Two days at the Capitol
February 12, 2016
When I first moved to Austin, my family had to take its obligatory trip to the Texas Capitol building. To my young mind, the exterior itself was a colossal reminder of the ego the Lone Star State exuded, the building itself taller than the nation’s own Capitol by less than twenty feet. Inside, the dome seemed to stretch to infinity, and was lined with the portraits of every man and woman deemed worthy enough to lead this seemingly infinitely large state. Even though this initial impression has been worn by further visits and the ever-trivializing effect of a growing awareness of the world, this landmark continued to hold a certain allure to it that made me excited to return. Therefore, I was very honored to be able to briefly intern at the State Capitol during COOL Week.
When I first started the COOL Week application process, I felt discouraged. My dream career of becoming a diplomat had no real possibility of becoming a reality in Austin. But when Ms. Spradling suggested an internship at the Texas Senate, I was intrigued, and quickly decided to follow up on this opportunity.
My first day started at the Senate’s Sergeant at Arms office, after I had already succeeded in becoming hopelessly lost for a short period of time. I was then lead to the Senate Messenger’s office, where I was to job shadow their employees. Following these workers as they ran documents from an office on one side of the building to another office on the other side, then all the way to another office in another building and all the way back to the Messenger’s office, where they had but minutes until the phone would ring and the whole process would begin anew, I gained a great appreciation for their dedication and pure stamina. I was also able to obtain a large degree of knowledge about the day-to-day functions in the Senate.

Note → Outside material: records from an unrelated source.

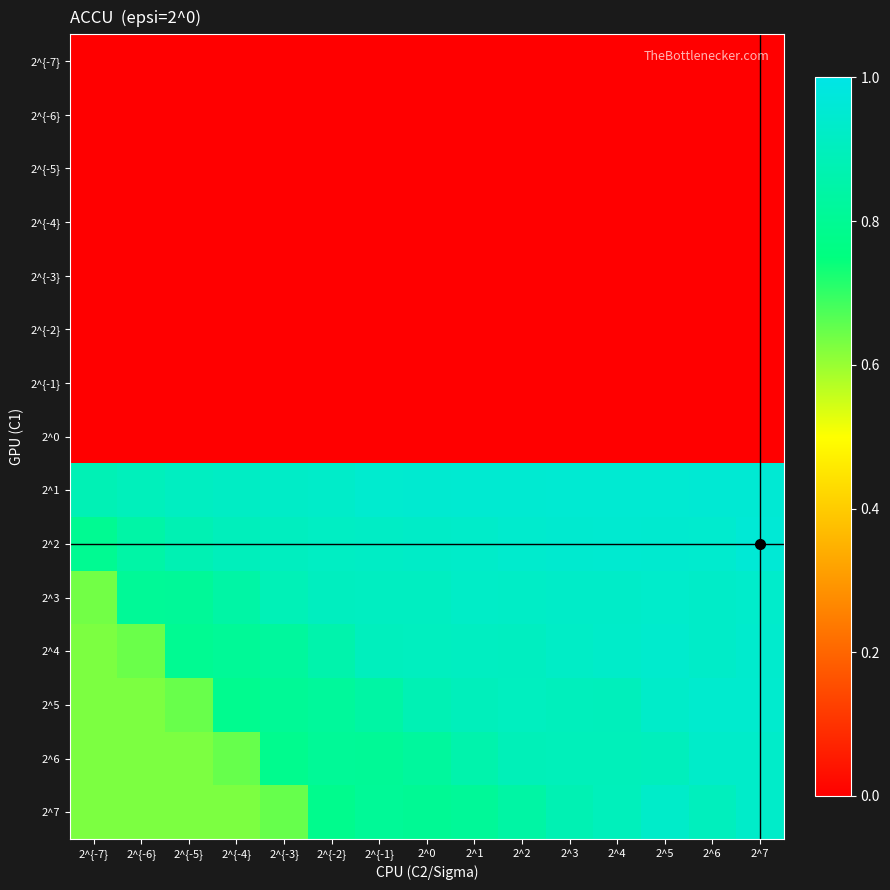

Reading left to right, transcribe all the data shown in this chart.

2^{-7}: 2^{-7}=0.0	2^{-6}=0.0	2^{-5}=0.0	2^{-4}=0.0	2^{-3}=0.0	2^{-2}=0.0	2^{-1}=0.0	2^0=0.0	2^1=0.0	2^2=0.0	2^3=0.0	2^4=0.0	2^5=0.0	2^6=0.0	2^7=0.0
2^{-6}: 2^{-7}=0.0	2^{-6}=0.0	2^{-5}=0.0	2^{-4}=0.0	2^{-3}=0.0	2^{-2}=0.0	2^{-1}=0.0	2^0=0.0	2^1=0.0	2^2=0.0	2^3=0.0	2^4=0.0	2^5=0.0	2^6=0.0	2^7=0.0
2^{-5}: 2^{-7}=0.0	2^{-6}=0.0	2^{-5}=0.0	2^{-4}=0.0	2^{-3}=0.0	2^{-2}=0.0	2^{-1}=0.0	2^0=0.0	2^1=0.0	2^2=0.0	2^3=0.0	2^4=0.0	2^5=0.0	2^6=0.0	2^7=0.0
2^{-4}: 2^{-7}=0.0	2^{-6}=0.0	2^{-5}=0.0	2^{-4}=0.0	2^{-3}=0.0	2^{-2}=0.0	2^{-1}=0.0	2^0=0.0	2^1=0.0	2^2=0.0	2^3=0.0	2^4=0.0	2^5=0.0	2^6=0.0	2^7=0.0
2^{-3}: 2^{-7}=0.0	2^{-6}=0.0	2^{-5}=0.0	2^{-4}=0.0	2^{-3}=0.0	2^{-2}=0.0	2^{-1}=0.0	2^0=0.0	2^1=0.0	2^2=0.0	2^3=0.0	2^4=0.0	2^5=0.0	2^6=0.0	2^7=0.0
2^{-2}: 2^{-7}=0.0	2^{-6}=0.0	2^{-5}=0.0	2^{-4}=0.0	2^{-3}=0.0	2^{-2}=0.0	2^{-1}=0.0	2^0=0.0	2^1=0.0	2^2=0.0	2^3=0.0	2^4=0.0	2^5=0.0	2^6=0.0	2^7=0.0
2^{-1}: 2^{-7}=0.0	2^{-6}=0.0	2^{-5}=0.0	2^{-4}=0.0	2^{-3}=0.0	2^{-2}=0.0	2^{-1}=0.0	2^0=0.0	2^1=0.0	2^2=0.0	2^3=0.0	2^4=0.0	2^5=0.0	2^6=0.0	2^7=0.0
2^0: 2^{-7}=0.0	2^{-6}=0.0	2^{-5}=0.0	2^{-4}=0.0	2^{-3}=0.0	2^{-2}=0.0	2^{-1}=0.0	2^0=0.0	2^1=0.0	2^2=0.0	2^3=0.0	2^4=0.0	2^5=0.0	2^6=0.0	2^7=0.0
2^1: 2^{-7}=0.9	2^{-6}=0.9	2^{-5}=0.9	2^{-4}=0.9	2^{-3}=0.9	2^{-2}=0.9	2^{-1}=0.9	2^0=0.9	2^1=1.0	2^2=1.0	2^3=1.0	2^4=1.0	2^5=1.0	2^6=1.0	2^7=1.0
2^2: 2^{-7}=0.8	2^{-6}=0.8	2^{-5}=0.9	2^{-4}=0.9	2^{-3}=0.9	2^{-2}=0.9	2^{-1}=0.9	2^0=0.9	2^1=0.9	2^2=0.9	2^3=0.9	2^4=0.9	2^5=0.9	2^6=0.9	2^7=1.0
2^3: 2^{-7}=0.6	2^{-6}=0.8	2^{-5}=0.8	2^{-4}=0.8	2^{-3}=0.9	2^{-2}=0.9	2^{-1}=0.9	2^0=0.9	2^1=0.9	2^2=0.9	2^3=0.9	2^4=0.9	2^5=0.9	2^6=0.9	2^7=0.9
2^4: 2^{-7}=0.6	2^{-6}=0.6	2^{-5}=0.8	2^{-4}=0.8	2^{-3}=0.8	2^{-2}=0.9	2^{-1}=0.9	2^0=0.9	2^1=0.9	2^2=0.9	2^3=0.9	2^4=0.9	2^5=0.9	2^6=0.9	2^7=0.9
2^5: 2^{-7}=0.6	2^{-6}=0.6	2^{-5}=0.6	2^{-4}=0.8	2^{-3}=0.8	2^{-2}=0.8	2^{-1}=0.8	2^0=0.9	2^1=0.9	2^2=0.9	2^3=0.9	2^4=0.9	2^5=0.9	2^6=0.9	2^7=0.9
2^6: 2^{-7}=0.6	2^{-6}=0.6	2^{-5}=0.6	2^{-4}=0.6	2^{-3}=0.8	2^{-2}=0.8	2^{-1}=0.8	2^0=0.8	2^1=0.9	2^2=0.9	2^3=0.9	2^4=0.9	2^5=0.9	2^6=0.9	2^7=0.9
2^7: 2^{-7}=0.6	2^{-6}=0.6	2^{-5}=0.6	2^{-4}=0.6	2^{-3}=0.6	2^{-2}=0.8	2^{-1}=0.8	2^0=0.8	2^1=0.8	2^2=0.8	2^3=0.9	2^4=0.9	2^5=0.9	2^6=0.9	2^7=0.9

The next day was an even greater experience. That day, I was able to learn exactly how a Senate committee functions, and what the Senate messenger’s duties in committee meetings were. They can be intense affairs; I was told several have lasted more than twelve hours (though messengers only serve in shifts of two to three hours). The training ended with our supervisor, Jessica Flynn, putting us through a brief simulation of a committee meeting and having us act out a messenger’s typical duties. After some more job shadowing, a workout in itself, the time had come for me to leave. Though I was upset, I was encouraged by the fact that Ms. Flynn had offered me a position during the summer.
All in all, my COOL Week was a vastly enriching experience. I am now more committed than ever to become a diplomat. If you have any knowledge of the field you would like to work in after graduation, high school or college, I highly suggest you take this opportunity to test the waters. So get out there and see what your dream career is like. It’s only a COOL Week away.